Studienparadies Nachbarland?
Österreichische Hochschulen gefragt
Studium ohne Numerus clausus und Studiengebühren
Numerus clausus und Studiengebühren sind zwei große Hindernisse für künftige Studenten. Was sollen sie also tun, um beiden Übeln aus dem Weg zu gehen? Ganz einfach: "Ab ins Ausland", heißt die Devise, zu den netten Österreichern. Das lohnt sich, weil alle Studienleistungen in Deutschland anerkannt werden.
Nebenbei sind Österreicher freundlich, begegnen den ausländischen Studenten nicht mit Vorurteilen, sprechen Deutsch … Und Österreich ist ein schönes Land.
Schon seit Jahren strömten deutsche Studenten nach Österreich, da dort in vielen Fächern kein Numerus clausus vorgeschrieben ist. So brauchen schlechtere Abiturienten nicht jahrelang auf ihr Wunschstudium zu warten.
Zugenommen hat die "deutsche Studentenflut" mit dem Wegfallen der Studiengebühren. Nun braucht man für das Studium im Nachbarland auch nichts mehr zu bezahlen, während Studenten in Deutschland in die Tasche greifen müssen.
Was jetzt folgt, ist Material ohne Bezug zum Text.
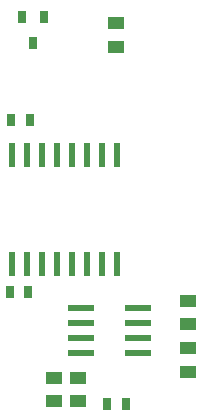
<source format=gbp>
G04*
G04 #@! TF.GenerationSoftware,Altium Limited,Altium Designer,20.0.13 (296)*
G04*
G04 Layer_Color=128*
%FSLAX44Y44*%
%MOMM*%
G71*
G01*
G75*
%ADD19R,1.4000X1.0000*%
%ADD24R,2.2000X0.6000*%
%ADD25R,0.8000X1.0000*%
%ADD75R,0.8000X1.1000*%
%ADD76R,0.6000X2.0600*%
D19*
X203500Y88750D02*
D03*
Y108750D02*
D03*
X223250D02*
D03*
Y88750D02*
D03*
X316750Y153750D02*
D03*
Y173750D02*
D03*
X317000Y113750D02*
D03*
Y133750D02*
D03*
X255750Y408500D02*
D03*
Y388500D02*
D03*
D24*
X226000Y129450D02*
D03*
Y142150D02*
D03*
Y154850D02*
D03*
Y167550D02*
D03*
X274000Y129450D02*
D03*
Y142150D02*
D03*
Y154850D02*
D03*
Y167550D02*
D03*
D25*
X247750Y86250D02*
D03*
X263750D02*
D03*
X182500Y326750D02*
D03*
X166500D02*
D03*
X165500Y181000D02*
D03*
X181500D02*
D03*
D75*
X176000Y414250D02*
D03*
X195000D02*
D03*
X185500Y391750D02*
D03*
D76*
X167750Y297250D02*
D03*
X180450D02*
D03*
X193150D02*
D03*
X205850D02*
D03*
X218550D02*
D03*
X231250D02*
D03*
X243950D02*
D03*
X256650D02*
D03*
Y204450D02*
D03*
X243950D02*
D03*
X231250D02*
D03*
X218550D02*
D03*
X205850D02*
D03*
X193150D02*
D03*
X180450D02*
D03*
X167750D02*
D03*
M02*

</source>
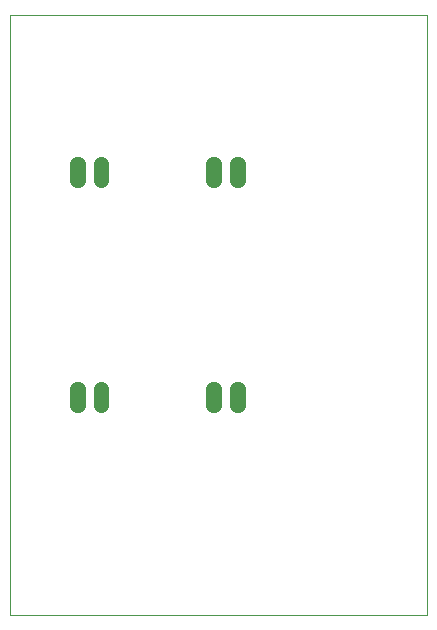
<source format=gbp>
G75*
%MOIN*%
%OFA0B0*%
%FSLAX25Y25*%
%IPPOS*%
%LPD*%
%AMOC8*
5,1,8,0,0,1.08239X$1,22.5*
%
%ADD10C,0.00000*%
%ADD11C,0.04500*%
D10*
X0001000Y0001000D02*
X0001000Y0200961D01*
X0139701Y0200961D01*
X0139701Y0001000D01*
X0001000Y0001000D01*
D11*
X0023250Y0070750D02*
X0023250Y0076250D01*
X0023750Y0076250D01*
X0023750Y0070750D01*
X0023250Y0070750D01*
X0023250Y0075249D02*
X0023750Y0075249D01*
X0031150Y0076250D02*
X0031150Y0070750D01*
X0031150Y0076250D02*
X0031650Y0076250D01*
X0031650Y0070750D01*
X0031150Y0070750D01*
X0031150Y0075249D02*
X0031650Y0075249D01*
X0068650Y0076250D02*
X0068650Y0070750D01*
X0068650Y0076250D02*
X0069150Y0076250D01*
X0069150Y0070750D01*
X0068650Y0070750D01*
X0068650Y0075249D02*
X0069150Y0075249D01*
X0076550Y0076250D02*
X0076550Y0070750D01*
X0076550Y0076250D02*
X0077050Y0076250D01*
X0077050Y0070750D01*
X0076550Y0070750D01*
X0076550Y0075249D02*
X0077050Y0075249D01*
X0076550Y0145750D02*
X0076550Y0151250D01*
X0077050Y0151250D01*
X0077050Y0145750D01*
X0076550Y0145750D01*
X0076550Y0150249D02*
X0077050Y0150249D01*
X0068650Y0151250D02*
X0068650Y0145750D01*
X0068650Y0151250D02*
X0069150Y0151250D01*
X0069150Y0145750D01*
X0068650Y0145750D01*
X0068650Y0150249D02*
X0069150Y0150249D01*
X0031150Y0151250D02*
X0031150Y0145750D01*
X0031150Y0151250D02*
X0031650Y0151250D01*
X0031650Y0145750D01*
X0031150Y0145750D01*
X0031150Y0150249D02*
X0031650Y0150249D01*
X0023250Y0151250D02*
X0023250Y0145750D01*
X0023250Y0151250D02*
X0023750Y0151250D01*
X0023750Y0145750D01*
X0023250Y0145750D01*
X0023250Y0150249D02*
X0023750Y0150249D01*
M02*

</source>
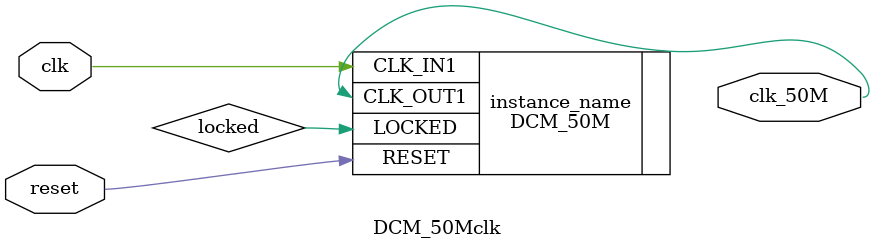
<source format=v>
`timescale 1ns / 1ps
module DCM_50Mclk(
	input clk, reset,
	output clk_50M
    );

 DCM_50M instance_name
   (// Clock in ports
    .CLK_IN1(clk),      	// 100MHz xtal clock from FPGA
    // Clock out ports
    .CLK_OUT1(clk_50M),    // 50MHz clock output
    // Status and control signals
    .RESET(reset),			// system reset signal
    .LOCKED(locked));      // 0 = DCM is attempting to lock onto CLKIN frequency. DCM clock outputs
									// are not valid.
									// 1 = DCM is locked onto CLKIN frequency. DCM clock outputs are valid.
	 
endmodule


</source>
Inzwischen trifft man an manchen österreichischen Hochschulen (z.B. den Unis in Innsbruck und Wien) mehr Deutsche als Österreicher an. Zur Jahrtausendwende betrug die Quote der Deutschen an Österreichs Studentenzahl noch 2,6 Prozent. Binnen neun Jahren sprang sie auf 7,3 Prozent. In Salzburg, in der Nähe der Grenze, stellen Deutsche drei Viertel der Psychologiestudenten und fünfzig Prozent der Publizistikstudenten.
Das ist gegenüber den Österreichern natürlich nicht ganz fair. Sie bezahlen durch ihre Steuern das Studium der Einheimischen ebenso wie das der Ausländer. Die Einheimischen erbringen ihnen dafür Gegenleistungen, sobald sie Einkünfte haben. Die Ausländer hingegen verschwinden wieder und lassen ihr Gehalt im Heimatland besteuern. Die Österreicher haben also wenig davon, außer einem Haufen Ausgaben.
Sicher sollte jedem Studenten ein Auslandsstudium vergönnt sein. Die Frage ist allerdings, ob die Deutschen tatsächlich an Österreich als "Ausland" interessiert sind, oder ob ihnen mehr an dem kostenlosen Studium und dem oft nicht vorhandenen Numerus clausus liegt.
Freilich, viele Österreicher studieren auch in Deutschland. Im Moment halten sich die Zahlen ungefähr die Waage. Doch da Deutschland zehn Mal so groß ist wie sein Nachbar, ist die Belastung der Hochschulen durch die Ausländer dort eben auch geringer.
Der Ansturm der Deutschen kann böse Auswirkungen auf das "Studienparadies Österreich" haben. Zur Eindämmung der Flut deutscher Studenten sind Studiengebühren im Gespräch. Viele Österreicher halten sie für die einzige Möglichkeit, um die Deutschen wieder loszuwerden.
Eine Zulassungsbeschränkung für (deutsche) Ausländer wäre denkbar, ist in der EU jedoch verboten. Stattdessen böte sich eine Zulassungsbeschränkung in den Fächern an, in denen in Deutschland ein Numerus clausus vorgeschrieben ist.
Alternativ könnte man in ganz Europa die Regelung einführen, dass jeweils das Heimatland die Kosten seiner ausländischen Studenten trägt. Das würde jedoch zu heftigen Klassenkonflikten führen: Warum sollte die Regierung ein Studium in Oxford bezahlen, wenn Studenten im eigenen Land billiger sind?
In der Times-Liste der besten Universitäten der Welt liegt die Uni Wien übrigens erst auf Platz 132. Sie ist die einzige Uni aus Österreich, die es unter die ersten zweihundert Plätze geschafft hat. Nachteil ist offenbar das prozentuale Verhältnis zwischen Dozenten und Studenten, denn die Unis sind ganz schön voll.